PROVIDED TEXT:
There’s no way around it: sometimes, feedback can suck and sometimes it hurts your feelings and bites at your insecurities in the most frustrating of ways.
Another unfortunate truth: Feedback does make you better if you’re getting good feedback.
Good feedback does not necessarily mean that every note is glowing praise with nothing to criticize. Bad feedback does not mean they found something that needs improving in your book. For the sake of this newsletter, let’s roll with “helpful” feedback.
I started writing books when I was fourteen and I was one of the only people in my friend group who wrote for fun, but a lot of them were eager to read my books. Those friends were not offering bold critiques to help me improve because they were just having fun, and so was I. I also posted a lot of my books on a site called InkPop (throwback!!) and would swap reviews with other young writers.
On that site, likes and comments would be accrued and you’d get a ranking, then the most popular books would get reviewed by actual publishers. And my god, people were MEAN. I’d get comments on how unlikable and stupid my characters were, how I was low-key illiterate because I had typos and therefore my writing was unreadable. Did those mean comments help and make me better? No. Not one bit.

RECORD EXCERPTS:

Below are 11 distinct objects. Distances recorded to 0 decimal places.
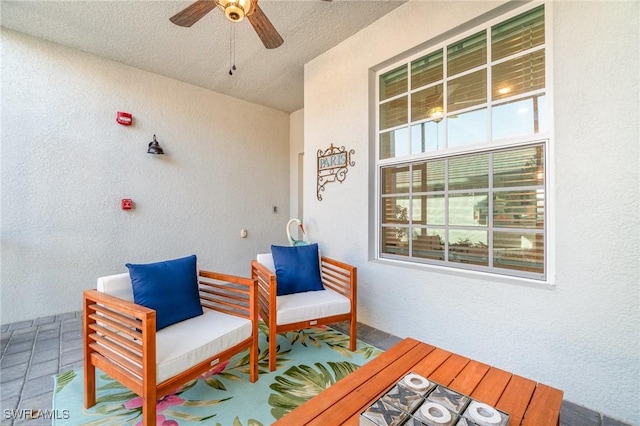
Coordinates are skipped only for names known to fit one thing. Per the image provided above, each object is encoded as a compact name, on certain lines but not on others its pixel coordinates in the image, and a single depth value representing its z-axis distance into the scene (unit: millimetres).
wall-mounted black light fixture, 3600
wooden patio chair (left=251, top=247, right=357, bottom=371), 2059
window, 1980
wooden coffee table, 1077
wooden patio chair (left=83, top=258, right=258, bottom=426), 1354
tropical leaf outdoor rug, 1589
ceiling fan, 1654
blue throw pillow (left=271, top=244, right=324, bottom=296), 2523
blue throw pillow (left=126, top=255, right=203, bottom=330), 1727
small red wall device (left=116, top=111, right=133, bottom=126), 3432
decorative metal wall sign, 3074
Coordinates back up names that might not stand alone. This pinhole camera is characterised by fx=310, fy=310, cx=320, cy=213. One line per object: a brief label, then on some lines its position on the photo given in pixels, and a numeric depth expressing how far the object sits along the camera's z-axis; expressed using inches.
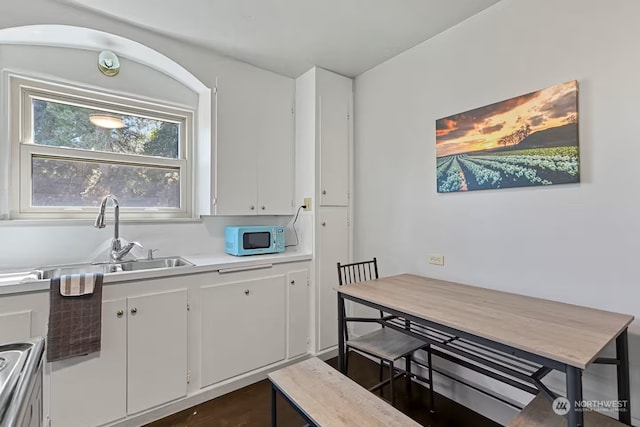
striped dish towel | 66.4
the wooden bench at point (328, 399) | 50.4
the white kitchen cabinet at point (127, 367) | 68.4
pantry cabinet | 111.0
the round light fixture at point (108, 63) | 91.1
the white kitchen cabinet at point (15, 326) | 61.4
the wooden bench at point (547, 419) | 46.8
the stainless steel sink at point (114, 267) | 79.8
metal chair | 75.6
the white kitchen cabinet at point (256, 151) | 104.7
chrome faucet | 88.7
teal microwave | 103.4
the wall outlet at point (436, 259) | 90.9
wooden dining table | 43.5
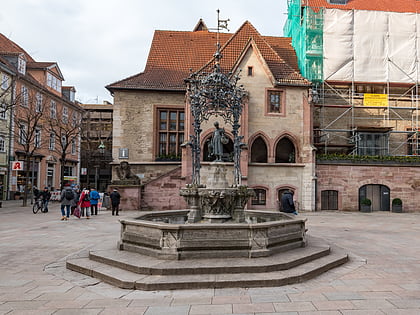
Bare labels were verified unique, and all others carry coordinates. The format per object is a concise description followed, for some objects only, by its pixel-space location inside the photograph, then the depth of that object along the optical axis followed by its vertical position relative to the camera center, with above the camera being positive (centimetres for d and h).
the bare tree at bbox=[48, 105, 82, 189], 3976 +679
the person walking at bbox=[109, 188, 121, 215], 1958 -134
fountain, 636 -170
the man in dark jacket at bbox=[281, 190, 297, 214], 1342 -99
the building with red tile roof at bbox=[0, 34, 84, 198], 3133 +598
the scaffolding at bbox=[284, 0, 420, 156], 2784 +786
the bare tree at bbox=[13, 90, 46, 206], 2971 +585
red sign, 2419 +64
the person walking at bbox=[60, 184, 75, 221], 1681 -104
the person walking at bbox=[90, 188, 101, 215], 1955 -124
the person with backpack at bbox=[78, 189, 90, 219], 1788 -130
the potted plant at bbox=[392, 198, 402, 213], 2423 -178
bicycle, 2073 -183
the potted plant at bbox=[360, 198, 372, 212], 2395 -173
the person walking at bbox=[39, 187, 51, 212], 2081 -135
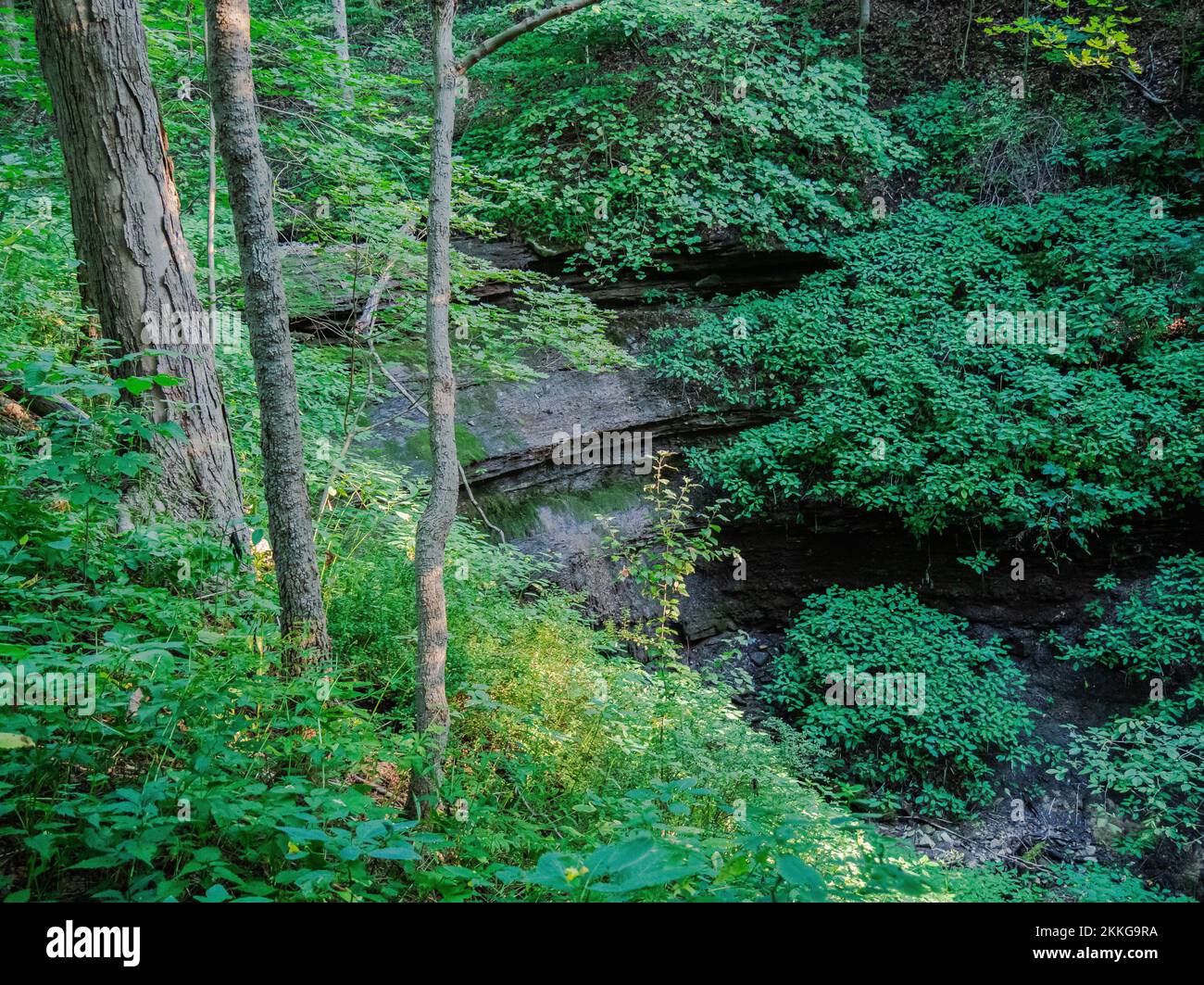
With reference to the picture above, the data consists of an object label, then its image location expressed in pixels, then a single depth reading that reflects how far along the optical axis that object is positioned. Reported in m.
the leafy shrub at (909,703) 6.97
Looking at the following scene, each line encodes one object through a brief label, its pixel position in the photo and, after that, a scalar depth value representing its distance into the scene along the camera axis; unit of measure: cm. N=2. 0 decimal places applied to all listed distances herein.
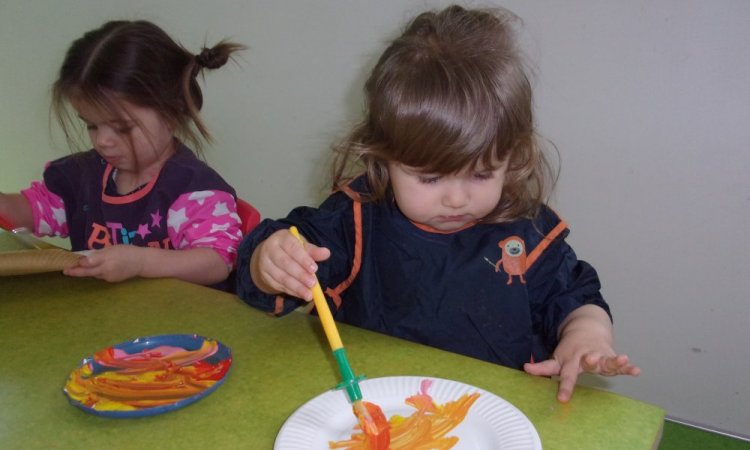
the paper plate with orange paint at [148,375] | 63
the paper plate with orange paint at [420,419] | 57
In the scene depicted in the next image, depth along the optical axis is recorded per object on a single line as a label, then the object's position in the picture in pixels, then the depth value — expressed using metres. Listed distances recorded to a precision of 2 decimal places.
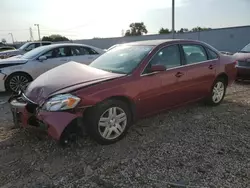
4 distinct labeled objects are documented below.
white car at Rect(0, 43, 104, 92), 5.16
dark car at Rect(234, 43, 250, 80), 5.82
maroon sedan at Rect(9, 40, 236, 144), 2.46
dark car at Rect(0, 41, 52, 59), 10.04
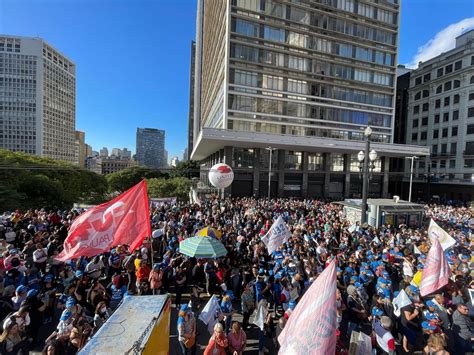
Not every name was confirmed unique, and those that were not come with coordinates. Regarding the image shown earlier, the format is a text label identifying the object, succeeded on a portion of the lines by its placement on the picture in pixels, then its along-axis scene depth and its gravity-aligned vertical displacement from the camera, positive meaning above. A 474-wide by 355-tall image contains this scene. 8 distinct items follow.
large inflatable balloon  15.51 -0.48
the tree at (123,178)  66.12 -3.78
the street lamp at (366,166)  15.23 +0.47
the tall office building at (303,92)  39.19 +13.69
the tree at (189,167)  87.56 -0.05
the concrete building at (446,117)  45.81 +11.97
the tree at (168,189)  48.12 -4.45
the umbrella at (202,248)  7.47 -2.46
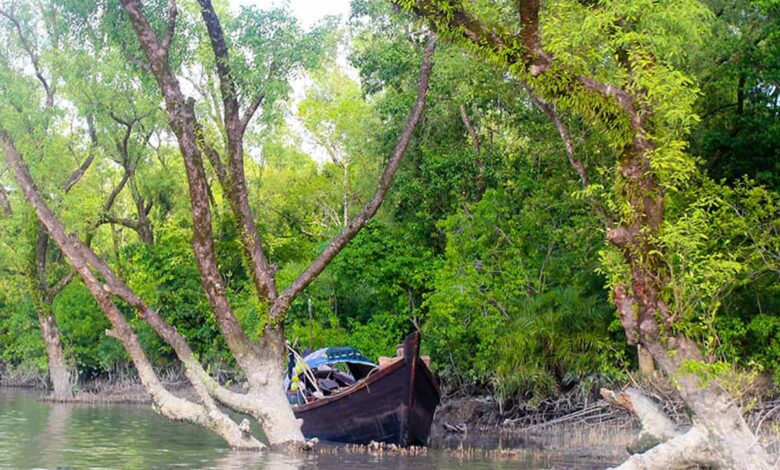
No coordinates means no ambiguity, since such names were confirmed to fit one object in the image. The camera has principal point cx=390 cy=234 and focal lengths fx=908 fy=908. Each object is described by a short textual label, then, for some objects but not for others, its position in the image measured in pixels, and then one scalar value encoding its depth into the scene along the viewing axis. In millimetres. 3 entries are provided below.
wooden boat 16406
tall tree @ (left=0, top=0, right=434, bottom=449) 15383
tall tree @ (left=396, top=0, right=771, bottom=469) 10633
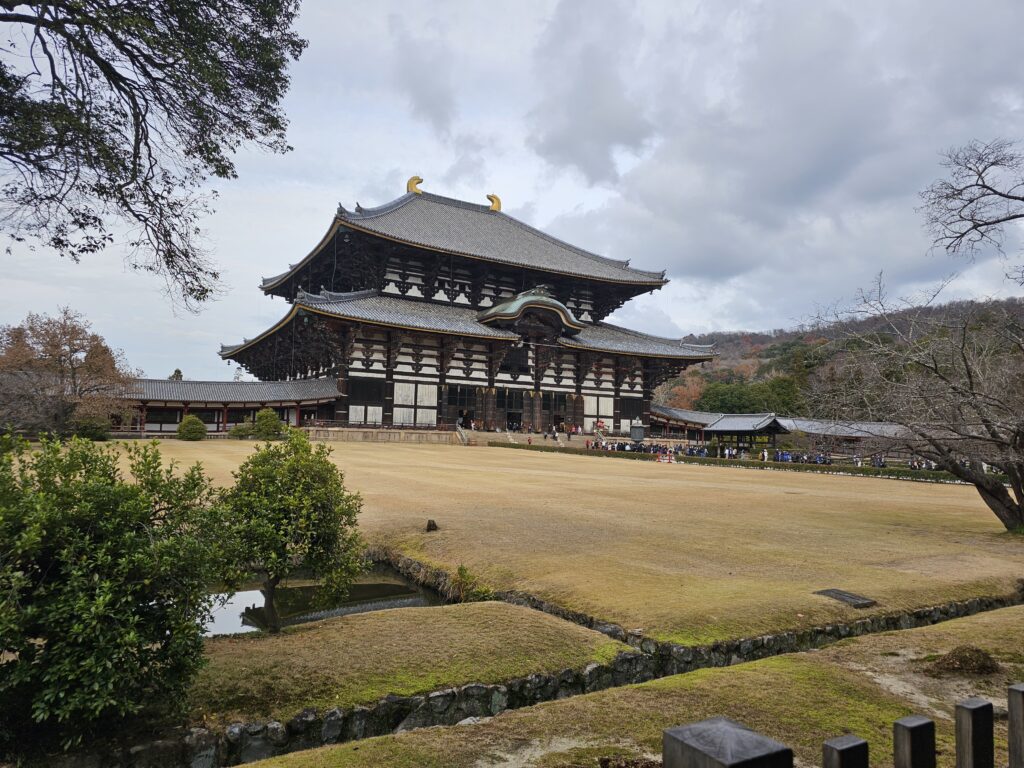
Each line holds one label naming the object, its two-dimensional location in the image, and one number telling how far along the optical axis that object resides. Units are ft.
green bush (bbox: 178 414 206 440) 110.32
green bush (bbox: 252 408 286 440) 105.19
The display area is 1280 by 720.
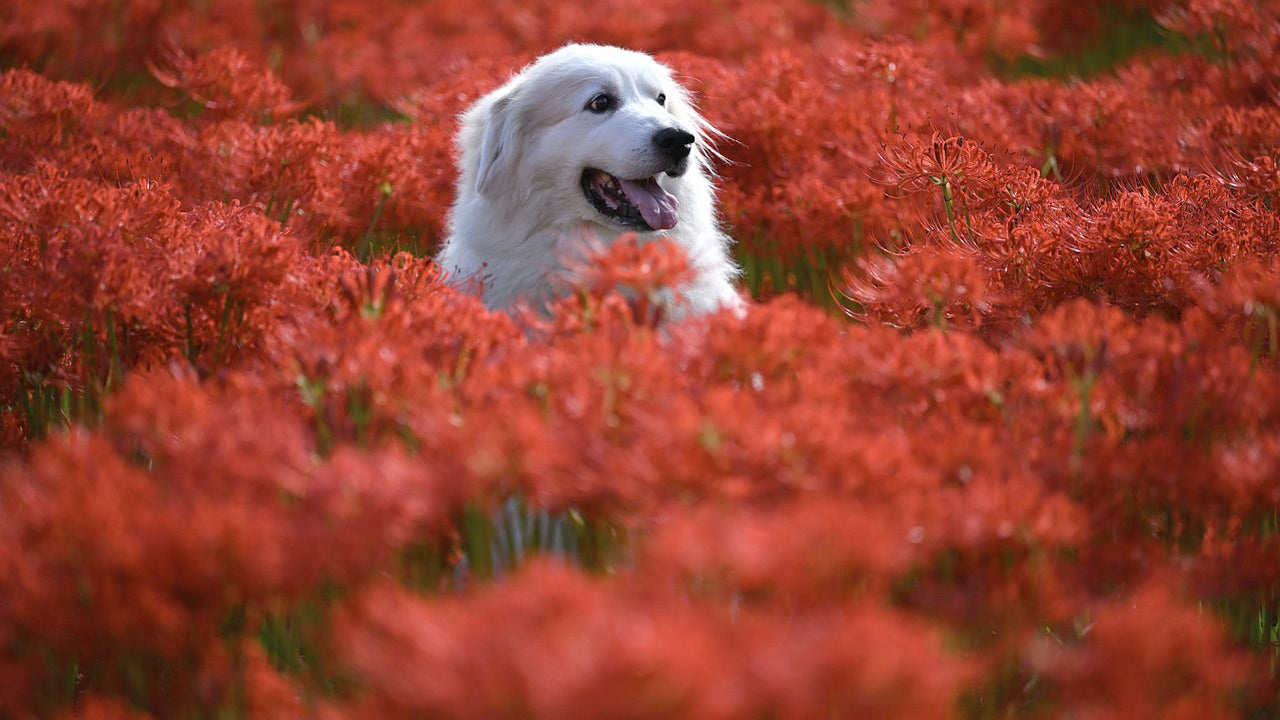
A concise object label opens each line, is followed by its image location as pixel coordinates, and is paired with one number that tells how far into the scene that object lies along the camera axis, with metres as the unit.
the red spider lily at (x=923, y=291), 4.48
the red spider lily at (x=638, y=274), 4.10
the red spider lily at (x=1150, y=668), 2.86
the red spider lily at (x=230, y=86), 9.65
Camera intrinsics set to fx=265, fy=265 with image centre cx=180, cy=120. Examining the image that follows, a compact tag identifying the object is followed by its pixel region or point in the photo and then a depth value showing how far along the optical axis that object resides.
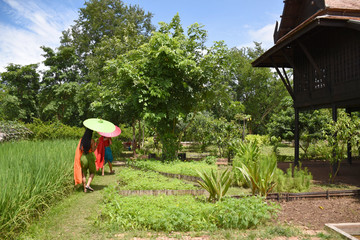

TASK TO CARRY OUT: In the essay on feedback, on which site did the author post books and swap reviews with other young writers? The entries have no connection to the essay on feedback.

OUTPUT BELOW: InkPop.